• _PROBLEM SET_:
a: Translate this sentence from the interview on Turkish politics into Spanish: "As for the Turkish case, there are some peculiarities."
b: In the interview on Turkish politics, take the passage starting with "Halil, you have" and going on through "pursuing neoliberal policies?", and rewrite it with "authoritarianism" changed to "autocracy".
+++ DOCUMENT EXTRACT +++
Halil, you have just published a great chapter on Turkey in the Routledge Handbook of Illiberalism. Oftentimes, we tend to use several concepts such as populism, illiberalism, and authoritarianism simultaneously, while they do not entirely overlap. Could you tell us more about the evolution of Turkey’s Justice and Development Party (AKP) from challenging political liberalism to moving more toward authoritarianism, and how it has become critical of political liberalism while pursuing neoliberal policies?
Thank you so much, Marlene, for the kind words. I am humbled by the invitation to take part in your project. It is, indeed, a very important point to draw attention to the fact that populism, illiberalism, and authoritarianism are often used interchangeably, while they must be analytically kept apart by researchers and pundits alike. This is mostly because we often observe them simultaneously embodied by a certain regime, which manifests itself as an illiberal populist autocracy.
What has preoccupied scholars and pundits alike during the latter half of the 2010s, especially after Trumpism’s rise to power in the US, is the sweeping wave of populism, which had been a well-researched phenomenon before, with its left-wing versions, especially in Latin America. The unfamiliar and in some ways uncharted territory was its now predominant right-wing versions with the rise of Putinism, joined by similar regimes in several Central and Eastern European countries, Turkey, the US, Brazil, and even India.
In my piece, I draw on Antonino Castaldo’s (2018) argument about populism, as it serves as a catalyst for competitive authoritarianism, most prominently formulated by Steven Levitsky and James Loxton (2013). As for the Turkish case, there are some peculiarities. For a long time, President Recep Tayyip Erdoğan’s hard slog toward uncontested power in Turkey was conceived by the liberal scholarship as a slow march to democratic consolidation, as it was preceded by a military tutelary regime that was institutionalized by several coups, the last of which was dubbed “the soft-coup of 1997.” Perhaps Turkey stands out from the other examples with Erdoğan’s earlier tenure, which seemed to be a democratizing or liberalizing force in Turkey in a post-coup era, similar to the earlier post-coup, liberal transitionary regimes of Turkey in the 1950s, 1960s, and 1980s.
In this latest context, “civilianization” was taken to be identical with democratization reforms, mostly emboldened and prompted by Turkey’s EU bid. That is why many scholars could only retrospectively tease out the continuities in Erdoğan’s populist discourses and policies from the early 2000s onwards. If you asked the liberal supporters of Erdoğan throughout the first decade of 21st century, they would be dismissive of some of his more worrisome populist statements by saying “he just says them to mobilize the base and only his actual policies should matter.” He was not even called out as being “populist” back then, except by a few scholars, especially in works by Yunus Sözen (2010). Lo and behold, now most of those liberals have come to realize that those worrisome statements designed to incite nationalist or conservative crowds have escalated over time, gradually, with more and more accompanying authoritarian policies and practices.
+++ GIVEN DATA +++
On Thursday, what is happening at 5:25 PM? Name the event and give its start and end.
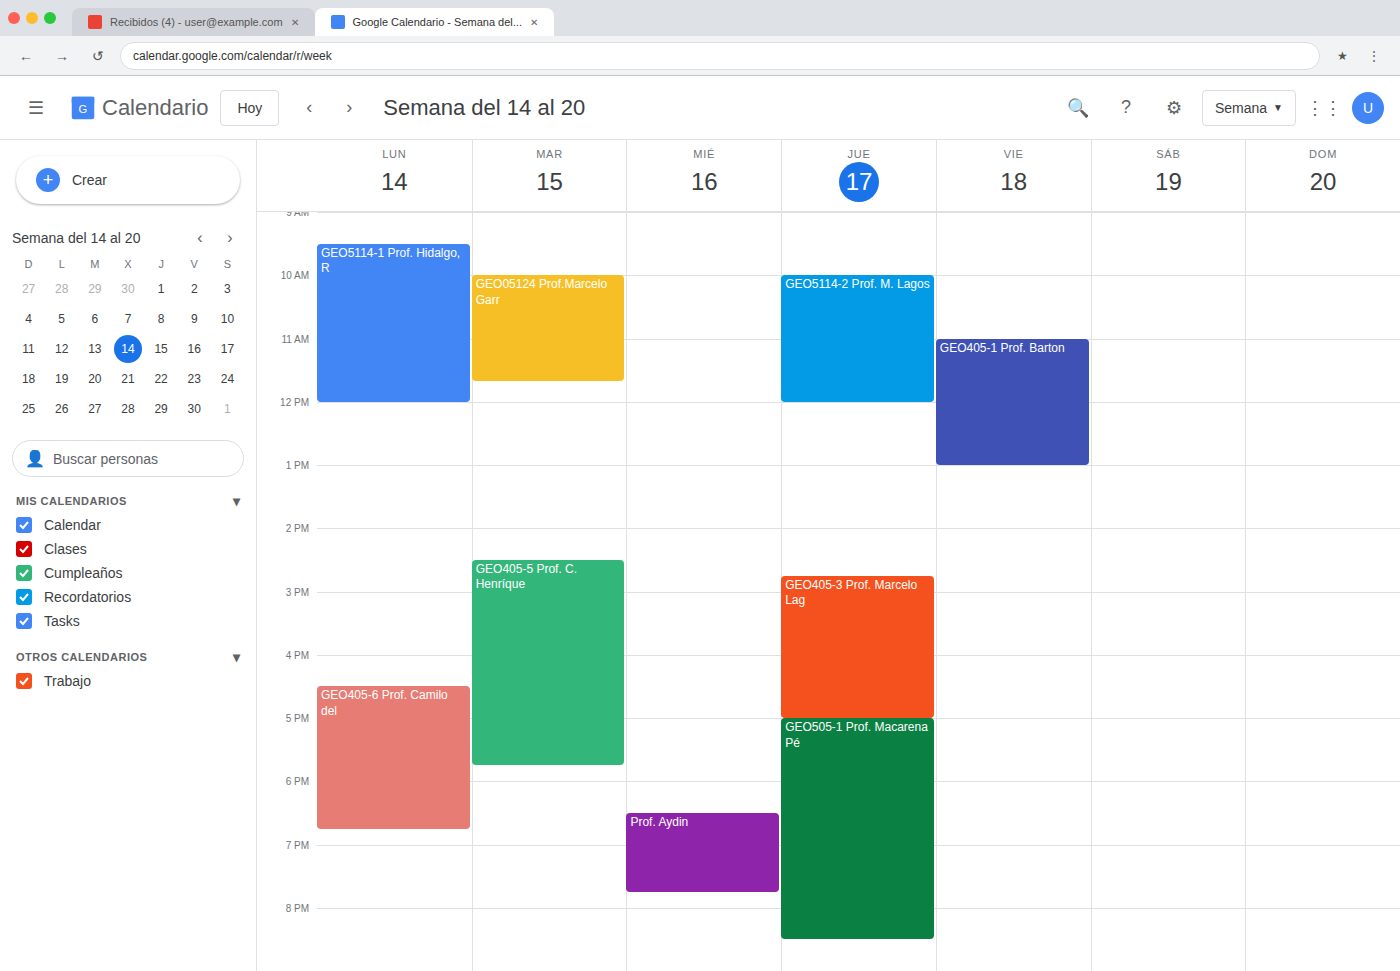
+++
• _SOLVED TASKS_:
a: En cuanto al caso turco, hay algunas peculiaridades.

b:
Halil, you have just published a great chapter on Turkey in the Routledge Handbook of Illiberalism. Oftentimes, we tend to use several concepts such as populism, illiberalism, and autocracy simultaneously, while they do not entirely overlap. Could you tell us more about the evolution of Turkey’s Justice and Development Party (AKP) from challenging political liberalism to moving more toward autocracy, and how it has become critical of political liberalism while pursuing neoliberal policies?